Pelaksanaan Pataheri diawali di tempat pengambilan tiang pertama rumah adat Baileo. Letaknya berada di sekitar tanjung dengan pepohonan yang besar. Setelah itu, dilanjutkan ke rumah adat. Pataheri dihadiri oleh para anak yang akan melakukan ritual, para kepala suku sebagai pemimpin ritual, dan para laki-laki dewasa Suku Nuaulu yang menjadi saksi mata. Para laki-laki dewasa ini juga akan ikut serta dalam Tari Maku-maku.

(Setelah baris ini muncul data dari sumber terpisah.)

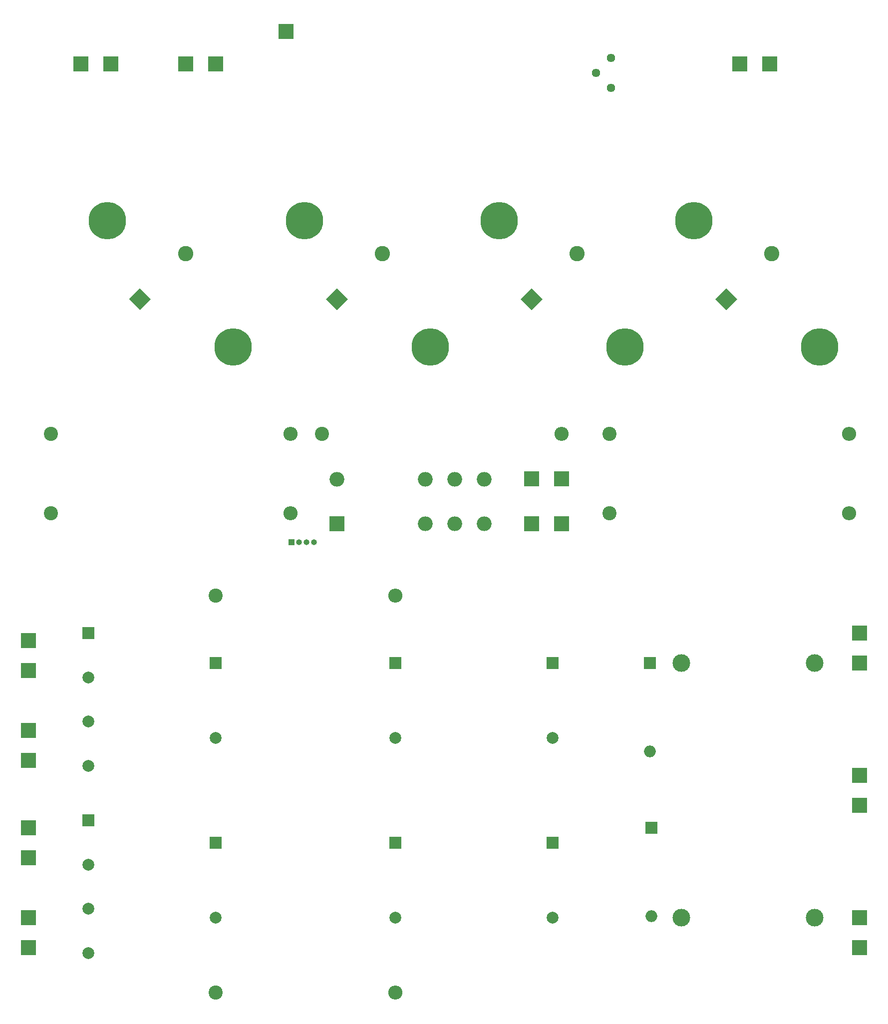
<source format=gbs>
G04 #@! TF.GenerationSoftware,KiCad,Pcbnew,5.1.7-a382d34a8~88~ubuntu18.04.1*
G04 #@! TF.CreationDate,2021-06-01T18:59:40+03:00*
G04 #@! TF.ProjectId,amplifier,616d706c-6966-4696-9572-2e6b69636164,rev?*
G04 #@! TF.SameCoordinates,Original*
G04 #@! TF.FileFunction,Soldermask,Bot*
G04 #@! TF.FilePolarity,Negative*
%FSLAX46Y46*%
G04 Gerber Fmt 4.6, Leading zero omitted, Abs format (unit mm)*
G04 Created by KiCad (PCBNEW 5.1.7-a382d34a8~88~ubuntu18.04.1) date 2021-06-01 18:59:40*
%MOMM*%
%LPD*%
G01*
G04 APERTURE LIST*
%ADD10C,2.000000*%
%ADD11R,2.000000X2.000000*%
%ADD12R,2.500000X2.500000*%
%ADD13O,2.400000X2.400000*%
%ADD14C,2.400000*%
%ADD15C,3.000000*%
%ADD16O,2.000000X2.000000*%
%ADD17C,6.350000*%
%ADD18C,2.600000*%
%ADD19C,0.100000*%
%ADD20C,1.440000*%
%ADD21O,2.500000X2.500000*%
%ADD22R,1.000000X1.000000*%
%ADD23O,1.000000X1.000000*%
G04 APERTURE END LIST*
D10*
X58674000Y-171450000D03*
D11*
X58674000Y-158750000D03*
D12*
X167894000Y-152400000D03*
X167894000Y-147320000D03*
D13*
X89154000Y-184150000D03*
D14*
X58674000Y-184150000D03*
D10*
X115824000Y-171450000D03*
D11*
X115824000Y-158750000D03*
D10*
X115824000Y-140970000D03*
D11*
X115824000Y-128270000D03*
D12*
X167894000Y-123190000D03*
X167894000Y-128270000D03*
X26924000Y-129540000D03*
X26924000Y-124460000D03*
X26924000Y-171450000D03*
X26924000Y-176530000D03*
D15*
X160274000Y-128270000D03*
X137674000Y-128270000D03*
D12*
X167894000Y-171450000D03*
X167894000Y-176530000D03*
D11*
X89154000Y-128270000D03*
D10*
X89154000Y-140970000D03*
D11*
X58674000Y-128270000D03*
D10*
X58674000Y-140970000D03*
X37084000Y-162440000D03*
D11*
X37084000Y-154940000D03*
D10*
X37084000Y-169940000D03*
X37084000Y-177440000D03*
D12*
X26924000Y-144780000D03*
X26924000Y-139700000D03*
X26924000Y-161290000D03*
X26924000Y-156210000D03*
D11*
X132334000Y-128270000D03*
D16*
X132334000Y-143270000D03*
D15*
X137674000Y-171450000D03*
X160274000Y-171450000D03*
D10*
X37084000Y-145690000D03*
X37084000Y-138190000D03*
D11*
X37084000Y-123190000D03*
D10*
X37084000Y-130690000D03*
D14*
X58674000Y-116840000D03*
D13*
X89154000Y-116840000D03*
D16*
X132588000Y-171210000D03*
D11*
X132588000Y-156210000D03*
X89154000Y-158750000D03*
D10*
X89154000Y-171450000D03*
D17*
X128071837Y-74644373D03*
X106717212Y-53289748D03*
D18*
X119989606Y-58826394D03*
D19*
G36*
X110429522Y-66548000D02*
G01*
X112268000Y-64709522D01*
X114106478Y-66548000D01*
X112268000Y-68386478D01*
X110429522Y-66548000D01*
G37*
D17*
X161091837Y-74644373D03*
X139737212Y-53289748D03*
D18*
X153009606Y-58826394D03*
D19*
G36*
X143449522Y-66548000D02*
G01*
X145288000Y-64709522D01*
X147126478Y-66548000D01*
X145288000Y-68386478D01*
X143449522Y-66548000D01*
G37*
G36*
X77409522Y-66548000D02*
G01*
X79248000Y-64709522D01*
X81086478Y-66548000D01*
X79248000Y-68386478D01*
X77409522Y-66548000D01*
G37*
D18*
X86969606Y-58826394D03*
D17*
X73697212Y-53289748D03*
X95051837Y-74644373D03*
D20*
X125730000Y-30734000D03*
X123190000Y-28194000D03*
X125730000Y-25654000D03*
D14*
X125476000Y-102870000D03*
D13*
X166116000Y-102870000D03*
D12*
X79248000Y-104648000D03*
D21*
X94248000Y-104648000D03*
X99248000Y-104648000D03*
X104248000Y-104648000D03*
X104248000Y-97148000D03*
X99248000Y-97148000D03*
X94248000Y-97148000D03*
X79248000Y-97148000D03*
D14*
X30734000Y-89408000D03*
D13*
X71374000Y-89408000D03*
X71374000Y-102870000D03*
D14*
X30734000Y-102870000D03*
D13*
X166116000Y-89408000D03*
D14*
X125476000Y-89408000D03*
D19*
G36*
X43983122Y-66548000D02*
G01*
X45821600Y-64709522D01*
X47660078Y-66548000D01*
X45821600Y-68386478D01*
X43983122Y-66548000D01*
G37*
D18*
X53543206Y-58826394D03*
D17*
X40270812Y-53289748D03*
X61625437Y-74644373D03*
D14*
X76708000Y-89408000D03*
D13*
X117348000Y-89408000D03*
D12*
X112268000Y-97028000D03*
X117348000Y-97028000D03*
X117348000Y-104648000D03*
X112268000Y-104648000D03*
X35814000Y-26670000D03*
X40894000Y-26670000D03*
X53594000Y-26670000D03*
X58674000Y-26670000D03*
X152654000Y-26670000D03*
X147574000Y-26670000D03*
X70612000Y-21178000D03*
D22*
X71564500Y-107823000D03*
D23*
X72834500Y-107823000D03*
X74104500Y-107823000D03*
X75374500Y-107823000D03*
M02*

</source>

Pataheri dimulai setelah seluruh peserta telah berkumpul di rumah adat dan telah mengenakan kostum dan asesoris upacara. Sebelum memulai ritual, masing-masing kepala marga dan tokoh adat akan memakan pinang dan minum sopi. Setelah itu, mereka akan memberikan petuah dan nasihat kepada para peserta. Para kepala marga dan tokoh adat kemudian akan membawa para peserta ke dalam hutan yang sunyi dan menyiapkan 5 potong bambu sebagai tempat berdiri. Para peserta kemudian akan dipakaikan cawat dan kain berang. Cawat diikat dipinggang dan kemudian ditutupi dengan kain berang yang berwarna merah. Masing-masing peserta kemudian disiapkan kuskus untuk dipenggal dengan sekali tebas dengan parang yang disiapkan oleh orang tuanya. Kuskus yang telah mati dibawa ke rumah adat dan dimasak oleh ibu-ibu serta disantap bersama pada malam harinya.[3]

Pemberkahan sunting

Para peserta Pataheri akan menerima piring berkat dari orang tuanya sehari setelah pelaksaanaan ritual. Ini melambangkan berkat dan bekal bagi anak-anak saat akan menjalani kehidupan rumah tangga. Piring berkat dimaknai sebagai perwakilan ungkapan doa dan harapan kepada Tuhan dan leluhur agar anak-anak kelak akan diberkati hingga mampu menjalani rumah tangga.[3]

Perubahan tradisi sunting

Beberapa persiapan dalam Pataheri mengalami perubahan yang menyesuaikan dengan perkembangan teknologi dan kemasyarakatan. Dahulu, penyembelihan dilakukan kepada manusia, tetapi kemudian digantikan dengan kuskus. Selain itu, anak-anak tidak lagi harus menangkap kuskus secara mandiri, tetapi dapat diwakilkan oleh orang tuanya. Pelaksanaan Pataheri juga dipersingkat dari berminggu-minggu menjadi 3 hari. Peralatan untuk membunuh kuskus juga tida lagi bergantung kepada warisan leluhur, tetapi dapat diperoleh dengan membeli di pasar.[1]

Pemaknaan sunting

Suku Nuaulu meyakini bahwa kain berang dan cawat hanya bisa digunakan oleh anak laki-laki setelah pemakainya melalui Pataheri. Kedua pakaian ini merupakan lambang kedewasaan dan tanggung jawab sebagai masyarakat Nuaulu. Melalui Pataheri, kedudukan anak laki-laki telah sah menjadi bagian dari masyarakat yang memiliki tanggung jawab. Setelah ritual ini dilakukan, anak laki-laki telah memperoleh izin untuk membuat keluarga baru.

Referensi sunting

  1. ^ a b Paluseri 2018, hlm. 343.
  2. ^ Paluseri 2018, hlm. 344.
  3. ^ a b c Paluseri 2018, hlm. 345.

Daftar pustaka sunting

  • Paluseri, Dais Dharmawan; et al. (2018). Penetapan Warisan Budaya Takbenda Indonesia Tahun 2018 (PDF). Jakarta: Direktorat Warisan dan Diplomasi Budaya, Direktorat Jenderal Kebudayaan, Kementerian Pendidikan dan Kebudayaan.